Création d’un recensement des personnes victimes de soustraction de nouveau-nés.

Unification de critères appliqués par le Procureur général dans ses instructions à tous ses services sur la manière d’intervenir dans les cas de soustraction de mineurs.

Collaboration du Ministère de l’intérieur (police nationale) et du Ministère de la santé.

Création d’un service d’information aux victimes d’éventuelles soustractions de nouveau-nés, qui leur permettra d’obtenir les documents et les informations concernant leur filiation naturelle et se trouvant auprès de l’administration, tels les données d’enregistrement et les dossiers de santé.

264.Ces dispositions sont sans préjudice de la poursuite des procédures judiciaires déjà intentées par les juridictions d’instruction.

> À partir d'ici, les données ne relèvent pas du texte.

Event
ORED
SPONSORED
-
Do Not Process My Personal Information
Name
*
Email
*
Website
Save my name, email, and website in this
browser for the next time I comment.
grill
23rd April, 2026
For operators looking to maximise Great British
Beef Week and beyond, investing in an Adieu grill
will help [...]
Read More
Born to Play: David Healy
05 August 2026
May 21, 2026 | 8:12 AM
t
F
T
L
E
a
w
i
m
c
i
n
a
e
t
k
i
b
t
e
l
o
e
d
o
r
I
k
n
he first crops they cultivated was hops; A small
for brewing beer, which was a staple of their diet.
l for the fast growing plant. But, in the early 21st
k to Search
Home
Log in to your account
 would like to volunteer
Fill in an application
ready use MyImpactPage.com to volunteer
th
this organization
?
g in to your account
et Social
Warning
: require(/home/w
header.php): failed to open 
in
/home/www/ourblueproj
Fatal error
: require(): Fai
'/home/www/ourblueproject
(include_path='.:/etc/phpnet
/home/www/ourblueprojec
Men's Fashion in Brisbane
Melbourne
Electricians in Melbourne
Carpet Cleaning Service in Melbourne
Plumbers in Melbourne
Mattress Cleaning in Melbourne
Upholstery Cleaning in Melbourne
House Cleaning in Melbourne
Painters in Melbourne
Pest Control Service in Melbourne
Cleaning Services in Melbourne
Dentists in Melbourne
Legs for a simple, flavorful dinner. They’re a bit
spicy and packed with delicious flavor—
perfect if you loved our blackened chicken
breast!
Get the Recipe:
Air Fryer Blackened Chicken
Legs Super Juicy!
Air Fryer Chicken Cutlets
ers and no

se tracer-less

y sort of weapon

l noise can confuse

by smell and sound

265.En ce qui concerne le paragraphe 3 de l’article 25, comme il est indiqué dans le commentaire concernant les articles 14 et 15 de la Convention, l’ordre juridique interne garantit l’entraide et l’assistance réciproque entre organes judiciaires et entre États en matière de poursuites intentées contre les crimes de disparition forcée et, partant, de recherche, d’identification et de localisation des enfants disparus.

266.Enfin, au sujet des paragraphes 4 et 5, l’ordre juridique espagnol – droit de la famille, droit pénal, ou toute autre branche du droit – s’inspire entièrement du principe de préservation de l’intérêt supérieur du mineur, qui prime tout autre intérêt. Il résulte de cette prééminence que le mineur doit être entendu et que son opinion doit être prise en compte en fonction de son degré de discernement dans toutes les affaires où l’État, dans ses diverses manifestations, intervient.

267.La constatation de l’existence d’un acte délictueux qui aurait entraîné une garde ou une adoption illégale peut, à la demande des victimes ou du ministère public, donner lieu au réexamen des situations juridiques touchant à l’état civil des personnes qui auraient été liées auxdites gardes ou adoptions illégales.